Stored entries
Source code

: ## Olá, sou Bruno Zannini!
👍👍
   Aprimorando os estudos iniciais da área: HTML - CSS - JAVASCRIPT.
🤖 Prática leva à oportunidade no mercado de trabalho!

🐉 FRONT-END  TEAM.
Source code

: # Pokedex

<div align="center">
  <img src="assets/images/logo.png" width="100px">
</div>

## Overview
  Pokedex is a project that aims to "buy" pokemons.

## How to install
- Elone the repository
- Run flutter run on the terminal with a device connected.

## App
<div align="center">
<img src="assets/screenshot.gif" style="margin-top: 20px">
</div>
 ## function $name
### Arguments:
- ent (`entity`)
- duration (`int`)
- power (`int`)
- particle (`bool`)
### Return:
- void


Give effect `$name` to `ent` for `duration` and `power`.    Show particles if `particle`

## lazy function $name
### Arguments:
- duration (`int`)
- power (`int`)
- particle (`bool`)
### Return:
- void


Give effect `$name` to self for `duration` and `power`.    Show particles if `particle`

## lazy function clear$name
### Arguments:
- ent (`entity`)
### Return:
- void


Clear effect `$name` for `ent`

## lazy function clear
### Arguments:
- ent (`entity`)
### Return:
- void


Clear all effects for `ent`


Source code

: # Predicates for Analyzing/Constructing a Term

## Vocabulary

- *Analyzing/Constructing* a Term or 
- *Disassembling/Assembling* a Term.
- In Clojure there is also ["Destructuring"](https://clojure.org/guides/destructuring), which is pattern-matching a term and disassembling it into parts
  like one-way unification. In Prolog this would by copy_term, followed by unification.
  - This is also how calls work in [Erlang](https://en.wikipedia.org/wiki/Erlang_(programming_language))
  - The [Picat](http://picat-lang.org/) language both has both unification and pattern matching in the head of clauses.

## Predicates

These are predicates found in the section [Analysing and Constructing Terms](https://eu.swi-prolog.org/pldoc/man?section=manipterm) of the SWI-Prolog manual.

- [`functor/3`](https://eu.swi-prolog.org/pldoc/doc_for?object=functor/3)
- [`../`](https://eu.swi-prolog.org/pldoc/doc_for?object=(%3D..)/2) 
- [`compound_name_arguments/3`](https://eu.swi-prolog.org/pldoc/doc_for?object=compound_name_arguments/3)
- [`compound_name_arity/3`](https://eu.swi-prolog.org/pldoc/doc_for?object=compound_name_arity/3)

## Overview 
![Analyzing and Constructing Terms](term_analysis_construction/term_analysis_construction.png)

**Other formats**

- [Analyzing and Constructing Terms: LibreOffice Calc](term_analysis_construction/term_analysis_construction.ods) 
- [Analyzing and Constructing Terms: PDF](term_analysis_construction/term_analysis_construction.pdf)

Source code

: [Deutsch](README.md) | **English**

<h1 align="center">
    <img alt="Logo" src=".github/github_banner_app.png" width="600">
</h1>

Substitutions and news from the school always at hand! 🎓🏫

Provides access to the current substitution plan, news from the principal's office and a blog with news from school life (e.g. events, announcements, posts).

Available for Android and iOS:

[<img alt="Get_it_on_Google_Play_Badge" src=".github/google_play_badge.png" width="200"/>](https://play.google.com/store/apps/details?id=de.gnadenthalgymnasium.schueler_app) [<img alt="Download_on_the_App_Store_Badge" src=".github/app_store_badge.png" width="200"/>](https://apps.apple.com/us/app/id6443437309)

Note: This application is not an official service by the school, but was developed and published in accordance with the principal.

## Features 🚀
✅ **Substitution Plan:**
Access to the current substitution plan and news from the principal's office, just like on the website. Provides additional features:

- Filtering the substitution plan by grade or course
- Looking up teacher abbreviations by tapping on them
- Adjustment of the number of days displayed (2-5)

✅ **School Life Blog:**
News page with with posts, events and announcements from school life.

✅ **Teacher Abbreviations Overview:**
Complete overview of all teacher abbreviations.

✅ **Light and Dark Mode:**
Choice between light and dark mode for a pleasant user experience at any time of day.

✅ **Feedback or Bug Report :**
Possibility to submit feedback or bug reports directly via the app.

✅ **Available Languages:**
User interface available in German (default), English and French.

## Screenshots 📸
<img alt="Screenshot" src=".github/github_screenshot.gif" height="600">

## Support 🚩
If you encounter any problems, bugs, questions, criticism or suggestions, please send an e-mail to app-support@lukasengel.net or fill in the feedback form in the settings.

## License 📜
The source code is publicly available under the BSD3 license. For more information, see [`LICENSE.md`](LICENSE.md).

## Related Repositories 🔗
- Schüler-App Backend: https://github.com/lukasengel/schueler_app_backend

## Directions for this task
Swap "manual" for "reference" in the stretch of the material from the line containing "## Predicates" through the line containing "These are predicates", and give those lines back with nothing else changed.

## Response below
## Predicates

These are predicates found in the section [Analysing and Constructing Terms](https://eu.swi-prolog.org/pldoc/man?section=manipterm) of the SWI-Prolog reference.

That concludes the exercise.